Nashville Building Permit Timelines & Delays
Metro Nashville does not publish a measured average residential permit turnaround, so the most authoritative timeline figure is the department's own posted standard: for architectural plan review on larger projects, plan reviewers are required to review within 30 days of receiving the drawing file, and Metro Codes explicitly offers no expedited review. A building permit also depends on parallel sign-offs from Water and Sewer, Stormwater, Health, Fire, Planning, and NDOT, whose timing Metro says it cannot speak to.
Nashville permitting, the figures
The key published figures for this jurisdiction — each cited to its official source.
What the data shows
Metro's own FAQ sets a 30-day plan-review window for larger projects and states plainly that an expedited review process is not available (Metro Codes Commercial Permit FAQ, 12/2025).
A Nashville building permit is gated by simultaneous reviews from Water and Sewer, Stormwater, Health, Fire, Planning, and NDOT, whose timelines Metro says it cannot speak to (Metro Codes Commercial Permit FAQ, 12/2025).

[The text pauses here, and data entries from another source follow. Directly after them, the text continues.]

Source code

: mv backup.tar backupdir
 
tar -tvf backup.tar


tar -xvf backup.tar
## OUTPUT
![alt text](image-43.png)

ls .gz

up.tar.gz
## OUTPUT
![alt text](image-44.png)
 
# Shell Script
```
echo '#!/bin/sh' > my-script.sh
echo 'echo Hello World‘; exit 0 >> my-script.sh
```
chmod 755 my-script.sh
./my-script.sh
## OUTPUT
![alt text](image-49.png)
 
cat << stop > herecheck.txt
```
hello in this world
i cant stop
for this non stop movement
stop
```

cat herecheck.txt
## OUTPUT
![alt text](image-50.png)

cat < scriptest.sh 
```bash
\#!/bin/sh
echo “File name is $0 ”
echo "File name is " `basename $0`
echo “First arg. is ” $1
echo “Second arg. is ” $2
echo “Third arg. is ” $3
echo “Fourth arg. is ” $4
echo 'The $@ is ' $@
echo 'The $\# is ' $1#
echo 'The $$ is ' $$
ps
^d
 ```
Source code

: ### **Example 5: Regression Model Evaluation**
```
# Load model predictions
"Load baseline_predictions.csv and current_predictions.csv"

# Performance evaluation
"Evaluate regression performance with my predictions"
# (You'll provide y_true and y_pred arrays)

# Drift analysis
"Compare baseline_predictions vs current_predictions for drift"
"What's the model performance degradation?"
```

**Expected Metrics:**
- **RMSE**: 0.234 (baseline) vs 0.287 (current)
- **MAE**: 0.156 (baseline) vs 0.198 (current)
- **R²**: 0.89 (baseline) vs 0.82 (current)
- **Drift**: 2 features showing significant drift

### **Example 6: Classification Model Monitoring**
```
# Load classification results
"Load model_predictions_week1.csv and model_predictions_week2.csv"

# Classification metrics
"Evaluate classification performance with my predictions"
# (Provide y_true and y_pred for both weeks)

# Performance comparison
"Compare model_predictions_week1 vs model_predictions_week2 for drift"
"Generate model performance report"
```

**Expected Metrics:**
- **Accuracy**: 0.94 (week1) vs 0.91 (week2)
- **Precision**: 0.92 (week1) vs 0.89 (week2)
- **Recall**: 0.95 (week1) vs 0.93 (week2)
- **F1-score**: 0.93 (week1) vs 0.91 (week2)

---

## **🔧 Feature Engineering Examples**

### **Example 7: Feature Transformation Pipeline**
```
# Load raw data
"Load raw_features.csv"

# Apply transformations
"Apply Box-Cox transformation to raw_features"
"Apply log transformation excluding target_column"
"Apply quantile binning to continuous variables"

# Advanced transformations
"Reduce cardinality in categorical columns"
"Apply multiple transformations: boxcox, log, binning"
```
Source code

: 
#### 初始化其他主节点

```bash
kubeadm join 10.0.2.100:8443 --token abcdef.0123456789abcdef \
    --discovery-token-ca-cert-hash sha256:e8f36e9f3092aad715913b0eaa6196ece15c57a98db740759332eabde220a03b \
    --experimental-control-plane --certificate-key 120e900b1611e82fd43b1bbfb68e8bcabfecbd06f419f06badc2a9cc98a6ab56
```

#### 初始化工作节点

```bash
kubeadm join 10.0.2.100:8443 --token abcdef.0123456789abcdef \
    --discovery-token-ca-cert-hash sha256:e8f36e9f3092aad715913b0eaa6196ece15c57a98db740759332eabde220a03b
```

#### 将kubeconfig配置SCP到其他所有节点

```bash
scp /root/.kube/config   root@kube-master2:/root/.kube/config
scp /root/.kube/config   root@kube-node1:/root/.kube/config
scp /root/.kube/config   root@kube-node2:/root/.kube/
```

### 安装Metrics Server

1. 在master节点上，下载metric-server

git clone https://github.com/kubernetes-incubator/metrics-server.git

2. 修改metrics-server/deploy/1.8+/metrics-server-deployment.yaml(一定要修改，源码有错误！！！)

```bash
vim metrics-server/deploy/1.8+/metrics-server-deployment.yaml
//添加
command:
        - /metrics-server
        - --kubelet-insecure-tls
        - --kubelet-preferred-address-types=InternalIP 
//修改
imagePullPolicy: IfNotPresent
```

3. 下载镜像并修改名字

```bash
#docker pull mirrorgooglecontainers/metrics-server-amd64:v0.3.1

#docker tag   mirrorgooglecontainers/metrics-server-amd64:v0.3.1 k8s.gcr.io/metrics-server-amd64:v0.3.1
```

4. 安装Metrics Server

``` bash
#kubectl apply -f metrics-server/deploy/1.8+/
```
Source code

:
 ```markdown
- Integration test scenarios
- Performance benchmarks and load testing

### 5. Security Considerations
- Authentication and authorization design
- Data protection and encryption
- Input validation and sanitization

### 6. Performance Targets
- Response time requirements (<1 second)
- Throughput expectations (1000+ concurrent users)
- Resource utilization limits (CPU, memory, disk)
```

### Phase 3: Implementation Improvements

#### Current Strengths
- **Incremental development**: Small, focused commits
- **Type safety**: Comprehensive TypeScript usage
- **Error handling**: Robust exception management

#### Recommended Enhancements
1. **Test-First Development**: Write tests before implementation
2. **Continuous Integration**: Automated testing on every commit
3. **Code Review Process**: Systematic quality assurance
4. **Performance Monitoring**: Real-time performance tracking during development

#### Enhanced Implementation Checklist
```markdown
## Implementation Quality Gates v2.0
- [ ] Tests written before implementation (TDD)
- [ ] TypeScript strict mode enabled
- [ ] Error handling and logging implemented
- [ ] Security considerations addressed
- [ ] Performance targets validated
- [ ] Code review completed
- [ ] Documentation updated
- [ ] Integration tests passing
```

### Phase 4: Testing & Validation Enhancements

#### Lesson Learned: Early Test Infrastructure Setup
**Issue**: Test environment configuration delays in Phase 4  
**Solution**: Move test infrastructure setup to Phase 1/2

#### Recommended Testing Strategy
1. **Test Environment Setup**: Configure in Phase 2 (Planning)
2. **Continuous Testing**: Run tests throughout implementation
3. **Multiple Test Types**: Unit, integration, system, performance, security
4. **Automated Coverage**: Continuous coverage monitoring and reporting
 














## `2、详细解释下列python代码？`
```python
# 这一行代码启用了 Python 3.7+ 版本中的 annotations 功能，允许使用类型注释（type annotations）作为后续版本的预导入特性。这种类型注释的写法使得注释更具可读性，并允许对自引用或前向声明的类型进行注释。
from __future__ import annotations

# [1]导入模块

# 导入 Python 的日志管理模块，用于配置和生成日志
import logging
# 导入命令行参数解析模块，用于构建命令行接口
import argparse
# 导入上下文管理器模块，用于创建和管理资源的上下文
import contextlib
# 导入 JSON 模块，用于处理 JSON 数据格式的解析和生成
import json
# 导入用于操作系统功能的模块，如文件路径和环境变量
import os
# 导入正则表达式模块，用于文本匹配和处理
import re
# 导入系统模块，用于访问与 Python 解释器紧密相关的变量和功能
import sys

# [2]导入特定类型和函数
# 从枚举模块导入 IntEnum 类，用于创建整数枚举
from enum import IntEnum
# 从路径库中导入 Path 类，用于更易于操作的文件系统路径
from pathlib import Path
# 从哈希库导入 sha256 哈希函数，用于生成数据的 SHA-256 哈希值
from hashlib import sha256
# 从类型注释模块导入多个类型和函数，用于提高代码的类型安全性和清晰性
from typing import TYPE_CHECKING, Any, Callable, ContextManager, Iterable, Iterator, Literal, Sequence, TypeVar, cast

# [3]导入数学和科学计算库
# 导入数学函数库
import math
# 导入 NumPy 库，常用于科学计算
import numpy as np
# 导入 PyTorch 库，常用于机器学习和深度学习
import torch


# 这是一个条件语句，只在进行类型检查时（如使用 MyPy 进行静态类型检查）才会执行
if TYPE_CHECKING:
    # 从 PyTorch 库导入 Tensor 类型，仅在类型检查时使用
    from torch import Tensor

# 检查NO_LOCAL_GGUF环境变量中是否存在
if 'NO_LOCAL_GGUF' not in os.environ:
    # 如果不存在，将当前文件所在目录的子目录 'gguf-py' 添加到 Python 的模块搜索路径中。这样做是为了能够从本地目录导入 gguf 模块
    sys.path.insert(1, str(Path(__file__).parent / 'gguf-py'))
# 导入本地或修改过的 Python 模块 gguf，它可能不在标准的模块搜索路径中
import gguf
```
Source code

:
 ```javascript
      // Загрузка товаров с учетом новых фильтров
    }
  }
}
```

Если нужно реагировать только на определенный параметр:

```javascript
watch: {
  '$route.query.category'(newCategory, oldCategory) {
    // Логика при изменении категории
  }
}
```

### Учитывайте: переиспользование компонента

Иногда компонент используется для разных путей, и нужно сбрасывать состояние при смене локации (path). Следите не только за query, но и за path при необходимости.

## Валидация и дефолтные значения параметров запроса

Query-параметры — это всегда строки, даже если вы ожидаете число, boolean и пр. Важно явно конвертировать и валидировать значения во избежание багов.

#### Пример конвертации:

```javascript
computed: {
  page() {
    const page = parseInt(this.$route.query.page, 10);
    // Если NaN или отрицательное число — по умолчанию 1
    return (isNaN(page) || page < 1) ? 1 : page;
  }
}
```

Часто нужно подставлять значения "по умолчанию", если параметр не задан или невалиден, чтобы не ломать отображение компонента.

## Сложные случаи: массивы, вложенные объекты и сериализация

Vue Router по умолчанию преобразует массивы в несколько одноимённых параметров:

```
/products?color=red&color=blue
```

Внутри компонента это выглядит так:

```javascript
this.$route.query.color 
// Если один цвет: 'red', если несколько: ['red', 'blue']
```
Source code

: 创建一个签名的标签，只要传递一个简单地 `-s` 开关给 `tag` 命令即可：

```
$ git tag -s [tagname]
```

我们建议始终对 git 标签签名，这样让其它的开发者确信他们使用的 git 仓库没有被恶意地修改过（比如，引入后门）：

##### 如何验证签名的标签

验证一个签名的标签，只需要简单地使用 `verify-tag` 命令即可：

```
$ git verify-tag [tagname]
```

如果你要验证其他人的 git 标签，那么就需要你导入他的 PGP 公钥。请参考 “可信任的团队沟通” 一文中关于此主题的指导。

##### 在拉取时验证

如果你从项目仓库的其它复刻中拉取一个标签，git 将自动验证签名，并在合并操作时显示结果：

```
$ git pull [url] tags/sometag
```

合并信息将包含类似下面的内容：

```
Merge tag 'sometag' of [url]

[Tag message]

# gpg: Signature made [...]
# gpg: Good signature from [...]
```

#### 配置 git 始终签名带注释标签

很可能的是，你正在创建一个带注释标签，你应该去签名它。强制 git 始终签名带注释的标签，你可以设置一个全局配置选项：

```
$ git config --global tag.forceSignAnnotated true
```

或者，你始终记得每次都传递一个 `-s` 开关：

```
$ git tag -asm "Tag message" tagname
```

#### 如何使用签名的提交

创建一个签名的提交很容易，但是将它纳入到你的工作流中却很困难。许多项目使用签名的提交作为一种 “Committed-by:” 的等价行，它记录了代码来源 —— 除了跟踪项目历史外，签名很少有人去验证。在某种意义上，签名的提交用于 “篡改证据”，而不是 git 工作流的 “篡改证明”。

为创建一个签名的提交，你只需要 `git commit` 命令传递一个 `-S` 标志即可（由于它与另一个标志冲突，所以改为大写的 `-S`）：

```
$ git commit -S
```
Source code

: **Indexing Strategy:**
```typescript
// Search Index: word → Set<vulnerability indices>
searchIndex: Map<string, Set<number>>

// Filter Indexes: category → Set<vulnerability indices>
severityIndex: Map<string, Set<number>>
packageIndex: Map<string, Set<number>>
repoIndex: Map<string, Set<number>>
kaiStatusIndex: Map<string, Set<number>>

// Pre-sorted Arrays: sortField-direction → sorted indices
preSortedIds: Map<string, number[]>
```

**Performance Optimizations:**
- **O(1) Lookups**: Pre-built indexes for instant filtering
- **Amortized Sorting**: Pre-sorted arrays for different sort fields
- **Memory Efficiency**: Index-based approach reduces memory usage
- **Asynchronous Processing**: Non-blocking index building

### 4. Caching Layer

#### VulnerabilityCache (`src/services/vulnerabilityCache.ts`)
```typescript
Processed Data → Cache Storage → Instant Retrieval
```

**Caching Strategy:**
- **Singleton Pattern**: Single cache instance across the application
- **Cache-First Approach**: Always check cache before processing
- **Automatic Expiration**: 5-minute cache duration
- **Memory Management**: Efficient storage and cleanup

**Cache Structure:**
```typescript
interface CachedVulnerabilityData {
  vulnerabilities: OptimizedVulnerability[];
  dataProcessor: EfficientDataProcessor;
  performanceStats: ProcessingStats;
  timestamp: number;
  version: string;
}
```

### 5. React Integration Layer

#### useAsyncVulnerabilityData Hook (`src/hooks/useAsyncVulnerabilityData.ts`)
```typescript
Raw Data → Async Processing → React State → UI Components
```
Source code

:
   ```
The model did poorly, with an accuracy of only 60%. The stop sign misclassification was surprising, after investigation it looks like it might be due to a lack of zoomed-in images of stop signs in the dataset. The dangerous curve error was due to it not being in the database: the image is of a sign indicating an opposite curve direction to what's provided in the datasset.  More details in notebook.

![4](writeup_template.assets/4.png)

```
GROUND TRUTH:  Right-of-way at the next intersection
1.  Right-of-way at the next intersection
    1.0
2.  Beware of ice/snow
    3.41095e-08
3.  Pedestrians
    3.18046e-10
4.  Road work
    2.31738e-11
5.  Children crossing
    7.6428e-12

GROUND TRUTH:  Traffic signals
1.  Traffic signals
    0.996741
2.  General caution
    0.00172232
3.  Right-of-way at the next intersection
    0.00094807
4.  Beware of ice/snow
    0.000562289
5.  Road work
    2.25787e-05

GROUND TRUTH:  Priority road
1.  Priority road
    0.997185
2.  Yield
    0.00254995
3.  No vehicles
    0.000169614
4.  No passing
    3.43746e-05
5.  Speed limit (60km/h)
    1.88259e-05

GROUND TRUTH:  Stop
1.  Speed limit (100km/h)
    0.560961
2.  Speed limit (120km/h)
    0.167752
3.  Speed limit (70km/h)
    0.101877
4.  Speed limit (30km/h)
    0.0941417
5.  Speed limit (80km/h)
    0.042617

Davidson County residential permitting swung from a peak of 16,310 units in 2021 to 6,880 in 2024, showing how sharply the local pipeline has cooled (Census Building Permits Survey via FRED, series BPPRIV047037).
WPLN reporting documented inspections up 37% since 2015 against a department with 65 inspectors but only 56 vehicles, illustrating boom-era strain (WPLN, Feb 10, 2020).
Most delay accumulates before technical review
The data points to the same lever everywhere: most delay accumulates before technical review, in completeness and resubmittal cycles. Permittable's Permit Review Diagnostic checks your plans against applicable codes and common reviewer issues before you submit — so your package is more likely to clear on the first pass.
Nashville permitting: FAQ
How long does Metro Nashville take to review building permit plans?
Metro's posted standard is that plan reviewers are required to review within 30 days of receiving the drawing file for architectural review on larger projects (Metro Codes Commercial Permit FAQ, 12/2025). Metro does not publish a measured average for residential permits, and it states no expedited review process is available.
Why can a permit take longer than the 30-day review window?
A Codes building permit often requires concurrent approvals from Water and Sewer, Stormwater, Health, Fire, Planning, and NDOT, and the Codes permit is issued last after those clear (Metro Codes Commercial Permit FAQ, 12/2025). Metro explicitly says it cannot estimate how long those outside-agency reviews take.
How much residential construction is Nashville permitting?
Davidson County authorized 6,880 private residential units by permit in 2024, down from a 2021 peak of 16,310 (Census Building Permits Survey via FRED, series BPPRIV047037). The pullback reflects higher interest rates after the pandemic-era surge.
Has Nashville modernized its permitting process?
Yes. In September 2025 Metro launched a GeoCivix-based ePlans system that lets applicants upload one set of plans reviewed concurrently by all permitting departments, starting with Codes and the Fire Marshal (Metro Codes — Apply for Electronic Plans Review). Earlier, WPLN documented staffing and fleet shortfalls that strained the department during the boom (WPLN, Feb 10, 2020).
Sources
All figures on this page are drawn from Department of Codes & Building Safety — Permitting — Metro Nashville / Davidson County. Metro's permitting FAQ states plan reviewers are required to review larger projects within 30 days of receiving the drawing file, with no expedited review offered; a new GeoCivix ePlans system launched September 2025 for concurrent multi-department review. www.nashville.gov/departments/codes/construction-and-permits/building-permit-process. Specific tables, reports, and pages are cited inline with each figure above.
Metro Nashville does not publish a measured average residential permit turnaround or a current backlog count, so the headline 30 days is the department's stated review target, not verified performance; the staffing/fleet figures come from WPLN reporting dated 2016 and 2020 and may not reflect 2025–26 conditions. Permit-volume figures are Census Building Permits Survey counts for Davidson County, a county-level proxy for Metro Nashville.